» Document excerpt:
=-=-=

Our business discussion in Item 1. Business provides a review of the regions and markets where we operate and compete, as well as our strategy for conducting our businesses within these markets, focusing on operational excellence, financial strength and making disciplined investments. Our risk factor discussion in Item 1A. Risk Factors provides information about factors that could have a material adverse impact on our businesses. The following discussion provides an overview of the significant events and business developments that have occurred during 2022 and key factors that we expect may drive our future performance. This discussion refers to the Consolidated Financial Statements (Statements) and the related Notes to the Consolidated Financial Statements (Notes). This discussion should be read in conjunction with such Statements and Notes.

EXECUTIVE OVERVIEW OF 2022 AND FUTURE OUTLOOK

We are a public utility holding company that, acting through our wholly owned subsidiaries, is a predominantly regulated electric and gas utility and a nuclear generation business. Our business plan focuses on achieving growth by allocating capital primarily toward regulated investments in an effort to continue to improve the sustainability and predictability of our business. We are focused on investing to modernize our energy infrastructure, improve reliability and resilience, increase EE and deliver cleaner energy to meet customer expectations and be well aligned with public policy objectives. In furtherance of these goals, over the past few years, our investments have simplified our business mix to reflect a higher percentage of earnings contribution by PSE&G. We have further proactively changed our business mix through the sale of our fossil generation portfolio which closed in 2022. See Item 8. Note 4. Early Plant Retirements/Asset Dispositions and Impairments for additional information. In addition, the passage of the Inflation Reduction Act (IRA) established a Production Tax Credit (PTC) for nuclear from 2024 through 2032 which is expected to provide downside price protection for our nuclear generation fleet.

=-=-=

» Input data:
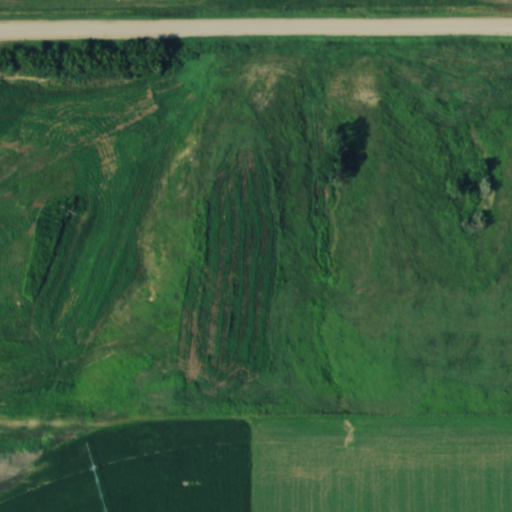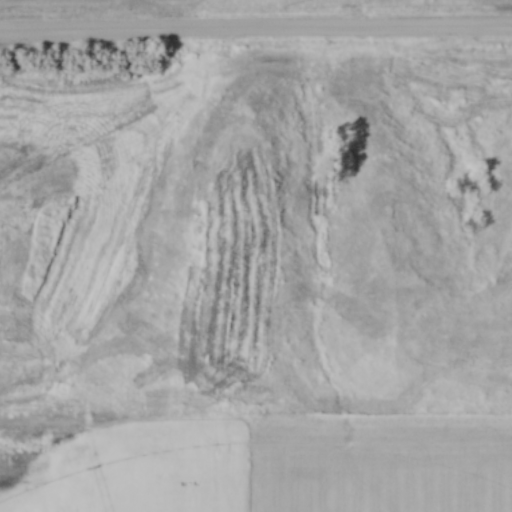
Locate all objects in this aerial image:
road: (256, 37)
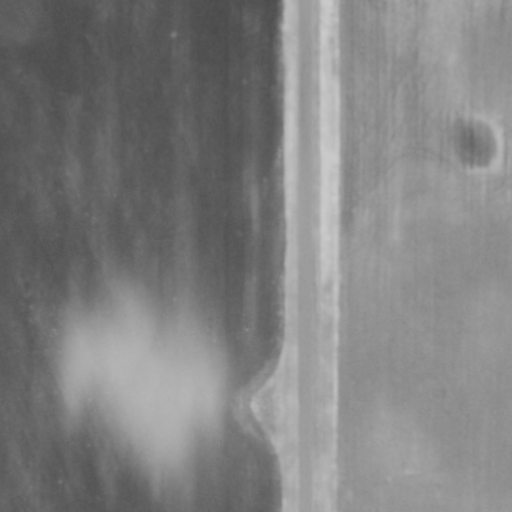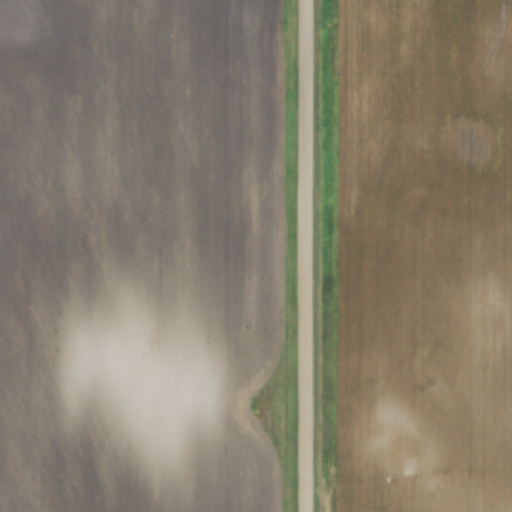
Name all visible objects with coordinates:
road: (308, 256)
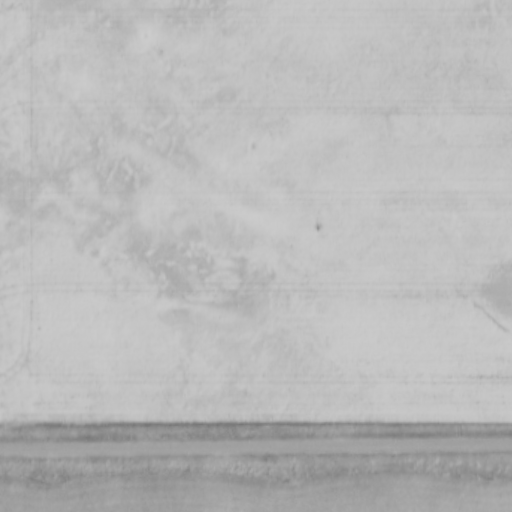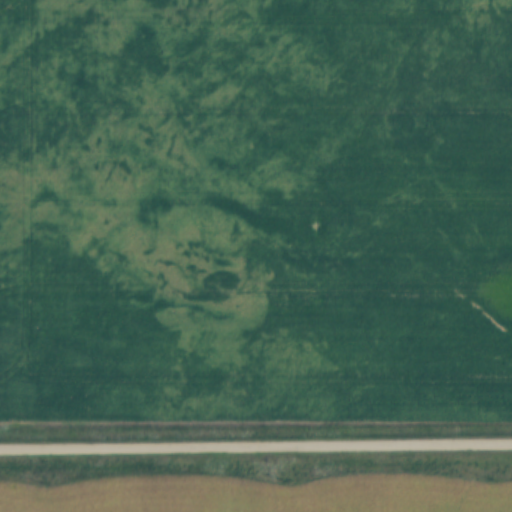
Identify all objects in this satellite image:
road: (255, 443)
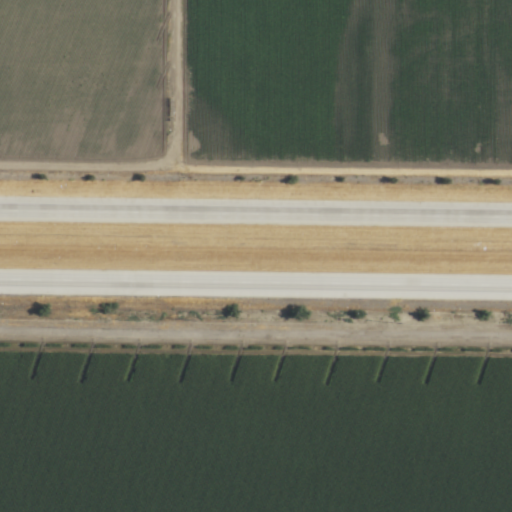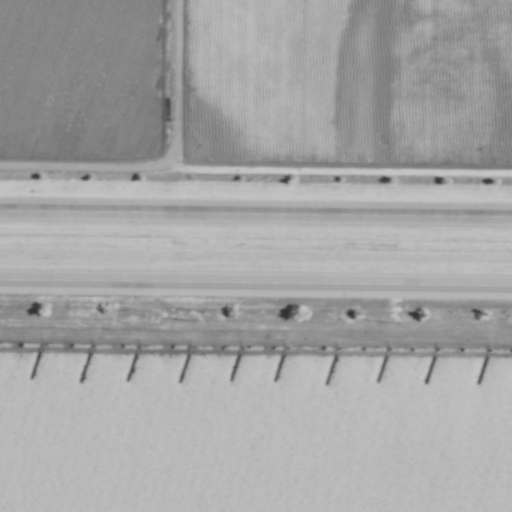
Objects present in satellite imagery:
road: (256, 214)
road: (256, 281)
road: (256, 335)
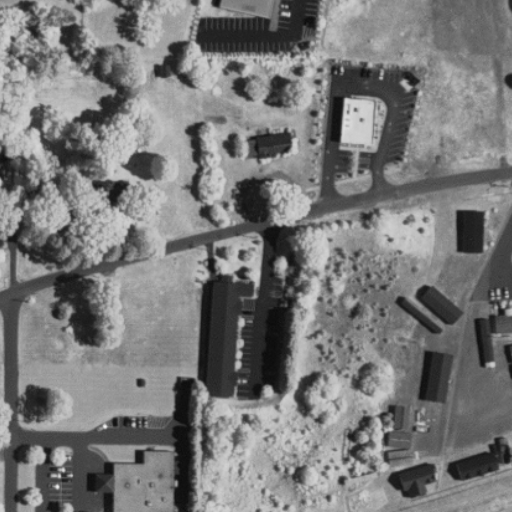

=-=-=

» Your tasks:
a - According to the document excerpt, what did the passage of the Inflation Reduction Act establish?
b - In the listing, give the stretch from the line containing "Identify all objects" through the end of the listing as a numbered list, leaving out the pictures.

» Answer set:
a - A Production Tax Credit (PTC) for nuclear from 2024 through 2032.

b -
1. Identify all objects in this satellite image:
2. road: (255, 443)
3. Objects present in satellite imagery:
4. road: (256, 214)
5. road: (256, 281)
6. road: (256, 335)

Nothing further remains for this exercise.